# [TEXT FOR ANALYSIS]
----------

Physician obligations to the profession
Voluntary guidelines and policy statements published over the last 15 years have had some effect in curbing some of the practices, such as all-expenses paid vacation in luxury resorts, that could be seen as blatant bribes. But, by pharmaceutical industry’s own guidelines, gifts will continue to be given especially in professional meetings in which the company’s products are promoted. Because voluntary guidelines have had only limited success, a group of academic physicians and representatives from the Association of American Medical Colleges have called on academic medical centers to take a leadership role in abolishing potential sources of unwanted influence by drug companies.12 The hope is that academic medical centers, which have responsibility for educating and training physicians, will have an influence in shaping the attitude of future physicians toward these conflicts of interests. There is some validity to this assumption. A recent study reported that students at a medical school that had policies prohibiting gifts from drug companies were less likely to be influenced by drug company promotional items than students from medical schools that had no restriction on gifts from drug companies.11
Some years ago, the Marketing Executive of a large drug company was invited by the author’s institution to debate their promotional activities. He declined the invitation but confided that there were two reasons for their gift program: (1) that the rival companies were doing it in a fierce competitive market, and (2) that without some gifts to catch their attention, doctors would not give them their time of day. Surveys of resident physicians confirm the view that without meals as inducement they were less likely to attend drug company sponsored CME meetings.13 Physicians are therefore at least somewhat complicit with the drug companies in perpetuating these activities. But physicians’ obligations to the medical profession demand that they put patients’ interest ahead of material gain outside of regular remuneration. If physicians rejected the overtures of commercial medical companies with as much indignation as they display when accused of being influenced by them, then these practices and conflicts of interest would probably cease. In the words of Goldfinger, “In this world of medical commerce, it still takes two to tango”.15
Key points
• Drug companies exert influence on physicians’ practice behaviors by bestowing a wide variety of gifts on them, from trinkets to gourmet dinners and travel reimbursements to attend company sponsored meetings.

----------

# [STUDY MATERIAL]
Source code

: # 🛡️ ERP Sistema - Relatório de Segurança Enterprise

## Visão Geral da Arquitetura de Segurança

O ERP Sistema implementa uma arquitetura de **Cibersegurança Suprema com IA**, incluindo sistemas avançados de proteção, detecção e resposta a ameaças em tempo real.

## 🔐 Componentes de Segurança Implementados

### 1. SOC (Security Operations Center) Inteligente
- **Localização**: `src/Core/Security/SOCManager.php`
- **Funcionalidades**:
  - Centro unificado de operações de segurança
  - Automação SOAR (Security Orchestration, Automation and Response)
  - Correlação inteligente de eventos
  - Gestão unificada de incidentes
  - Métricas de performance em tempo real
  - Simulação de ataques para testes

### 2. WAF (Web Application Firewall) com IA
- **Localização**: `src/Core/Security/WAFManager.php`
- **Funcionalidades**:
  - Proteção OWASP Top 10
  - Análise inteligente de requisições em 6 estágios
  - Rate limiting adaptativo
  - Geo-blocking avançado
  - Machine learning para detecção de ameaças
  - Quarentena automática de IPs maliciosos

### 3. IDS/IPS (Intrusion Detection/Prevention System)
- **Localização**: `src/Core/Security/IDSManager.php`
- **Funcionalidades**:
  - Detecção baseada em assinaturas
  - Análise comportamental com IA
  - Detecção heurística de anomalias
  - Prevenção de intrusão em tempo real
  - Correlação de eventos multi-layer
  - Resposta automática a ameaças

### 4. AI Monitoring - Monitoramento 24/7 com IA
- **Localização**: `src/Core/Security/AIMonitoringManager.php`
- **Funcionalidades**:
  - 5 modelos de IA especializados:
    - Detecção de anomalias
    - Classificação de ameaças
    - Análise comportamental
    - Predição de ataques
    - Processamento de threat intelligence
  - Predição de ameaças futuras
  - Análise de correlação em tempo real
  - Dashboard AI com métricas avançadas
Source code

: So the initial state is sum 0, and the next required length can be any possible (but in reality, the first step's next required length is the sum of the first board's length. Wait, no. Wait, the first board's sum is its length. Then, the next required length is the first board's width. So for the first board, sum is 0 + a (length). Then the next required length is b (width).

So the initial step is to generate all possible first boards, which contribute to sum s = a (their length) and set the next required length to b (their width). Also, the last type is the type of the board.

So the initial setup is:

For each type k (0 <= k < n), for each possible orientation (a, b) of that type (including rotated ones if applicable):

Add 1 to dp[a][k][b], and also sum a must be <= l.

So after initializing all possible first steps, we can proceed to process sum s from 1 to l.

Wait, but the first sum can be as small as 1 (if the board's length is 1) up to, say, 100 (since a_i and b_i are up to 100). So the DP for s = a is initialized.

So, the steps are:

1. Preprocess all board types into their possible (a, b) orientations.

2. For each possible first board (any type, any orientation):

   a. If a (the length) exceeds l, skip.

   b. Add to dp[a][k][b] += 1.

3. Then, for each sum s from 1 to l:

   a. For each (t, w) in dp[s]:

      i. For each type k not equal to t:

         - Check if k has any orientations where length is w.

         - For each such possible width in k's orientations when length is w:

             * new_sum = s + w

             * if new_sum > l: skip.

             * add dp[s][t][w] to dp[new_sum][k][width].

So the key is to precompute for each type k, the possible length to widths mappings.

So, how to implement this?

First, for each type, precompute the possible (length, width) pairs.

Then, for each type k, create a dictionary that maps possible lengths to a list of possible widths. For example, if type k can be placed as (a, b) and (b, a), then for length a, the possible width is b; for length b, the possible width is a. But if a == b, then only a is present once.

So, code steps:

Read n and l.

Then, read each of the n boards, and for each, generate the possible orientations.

----------

# [ACTIVITY LIST]
- 1) In the passage on physician obligations to the profession, what two reasons did the marketing executive give for his company's gift program?
- 2) Using the passage on physician obligations to the profession, decide whether each statement agrees with it: (a) The marketing executive accepted the invitation to debate his company's promotional activities. (b) Students at a medical school that prohibited gifts from drug companies were less influenced by promotional items. (c) Resident physicians said they were more likely to attend drug company sponsored CME meetings when no meals were offered. Answer yes or no for each and quote the words that decide it.
- 3) Continue the passage on physician obligations to the profession, adding more entries to its key points list.

# [ANSWERS PER TASK]
- 1) Rival companies were doing it in a fiercely competitive market, and without some gifts to catch their attention, doctors would not give them their time of day.

- 2)
(a) No: "He declined the invitation"
(b) Yes: "students at a medical school that had policies prohibiting gifts from drug companies were less likely to be influenced by drug company promotional items"
(c) No: "without meals as inducement they were less likely to attend drug company sponsored CME meetings"

- 3)
• Even inexpensive gifts influence physician behavior by creating “brand awareness” and implicit associations with the products of the companies that provide the gifts.
• Accepting gifts creates obligations for physicians that are in direct conflict with their obligations to patients.
• Company gifts are funded from the sale of companies’ products to patients. Hence patients suffer additionally by having to pay for these gifts.
• Voluntary guidelines by professional medical organizations have had very little effect in curbing drug companies’ influences on physician practices.